Failure to Initialize SSL

[TonyK132]

I run a script that restarts HTTPd every 4 hrs. It prevents the GUI from not responding and seems to work well. But lately it's been doing this, it fails to initialize SSL. Is this something I need to fix, and if yes, how do I fix it?

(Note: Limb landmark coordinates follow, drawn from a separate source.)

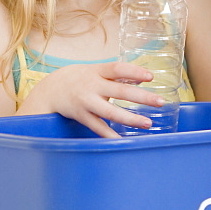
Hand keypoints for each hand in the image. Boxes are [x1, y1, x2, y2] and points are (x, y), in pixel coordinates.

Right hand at [20, 62, 165, 137]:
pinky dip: (110, 135)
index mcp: (97, 71)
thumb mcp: (96, 71)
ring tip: (148, 123)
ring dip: (130, 119)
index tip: (151, 77)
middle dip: (141, 97)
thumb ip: (118, 75)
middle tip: (160, 102)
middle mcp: (91, 85)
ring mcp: (86, 102)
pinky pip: (98, 127)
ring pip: (111, 112)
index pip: (118, 68)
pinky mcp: (81, 116)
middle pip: (120, 91)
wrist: (51, 90)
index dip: (134, 71)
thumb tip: (144, 76)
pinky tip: (123, 141)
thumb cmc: (81, 79)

Mar 27 20:00:01 RT-AC86U-1BD0 rc_service: service 24345:notify_rc restart_httpd
Mar 27 20:00:01 RT-AC86U-1BD0 custom_script: Running /jffs/scripts/service-event (args: restart httpd)
Mar 27 20:00:01 RT-AC86U-1BD0 RT-AC86U: start https:8443
Mar 27 20:00:01 RT-AC86U-1BD0 RT-AC86U: start httpd:80
Mar 27 20:00:01 RT-AC86U-1BD0 httpd: Failed to initialize SSL, generating new key/cert...80
Mar 27 20:00:01 RT-AC86U-1BD0 httpd: Save SSL certificate...80
Mar 27 20:00:01 RT-AC86U-1BD0 httpd: Succeed to init SSL certificate...80
Mar 27 20:00:01 RT-AC86U-1BD0 httpd: Succeed to init SSL certificate...8443

 

[dave14305]

If it’s happening often, check your certs exist in /jffs:

ls -l /jffs/.cert

 

[TonyK132]

Here's what mine says:

-rw------- 1 admin root 457 May 4 2018 sshd_dsskey
-rw------- 1 admin root 141 May 4 2018 sshd_ecdsakey
-rw------- 1 admin root 83 May 4 2018 sshd_ed25519key
-rw------- 1 admin root 805 May 4 2018 sshd_hostkey

If this is wrong, how do I update it?

 

[dave14305]

I’m wrong. If your cert is being saved, it will now be in /jffs/cert.tgz. Check the DDNS page to see how your cert settings are.

 

[TonyK132]

I think I had a problem. There was a difference between what was displayed in Admin->System and WAN->DDNS. So I used amtm to have pixelserv update my cert. Now both of those locations are consistent. But I'm struggling with importing the new cert into Win10. When I untar the file using 7ZIP, I only have cert.pem and key.pem files. I expected to also see a .crt file that I could click on and import into Win10. Any idea how I can proceed?

 

[TonyK132]

BTW, here is what's in my /jffs dir. Does this look right?

 

[dave14305]

I think I had a problem. There was a difference between what was displayed in Admin->System and WAN->DDNS. So I used amtm to have pixelserv update my cert. Now both of those locations are consistent. But I'm struggling with importing the new cert into Win10. When I untar the file using 7ZIP, I only have cert.pem and key.pem files. I expected to also see a .crt file that I could click on and import into Win10. Any idea how I can proceed?

The Pixelserv cert should be gotten via http://pixelservip/ca.crt or in the Pixelserv cache directory.

 

[TonyK132]

I got the Pixelserve cert but it is issued to router.asus.com, not to the IP address of the router, which in my case is 192.168.2.1. How do I correlate those 2? I'm currently using Unbound as my DNS and it has no knowledge of router.asus.com.

 

[ColinTaylor]

I use the cert.pem file.

 

[TonyK132]

I got the Pixelserve cert but it is issued to router.asus.com, not to the IP address of the router, which in my case is 192.168.2.1. How do I correlate those 2? I'm currently using Unbound as my DNS and it has no knowledge of router.asus.com.

I think I figured it out. I added this line:
local-data: "router.asus.com IN A 192.168.2.1"

to the file
/opt/var/lib/unbound/unbound_ext.conf

Seems to work, but I'm not sure how sticky that will be when I do a reboot. Let me know if this is correct or if I need to change.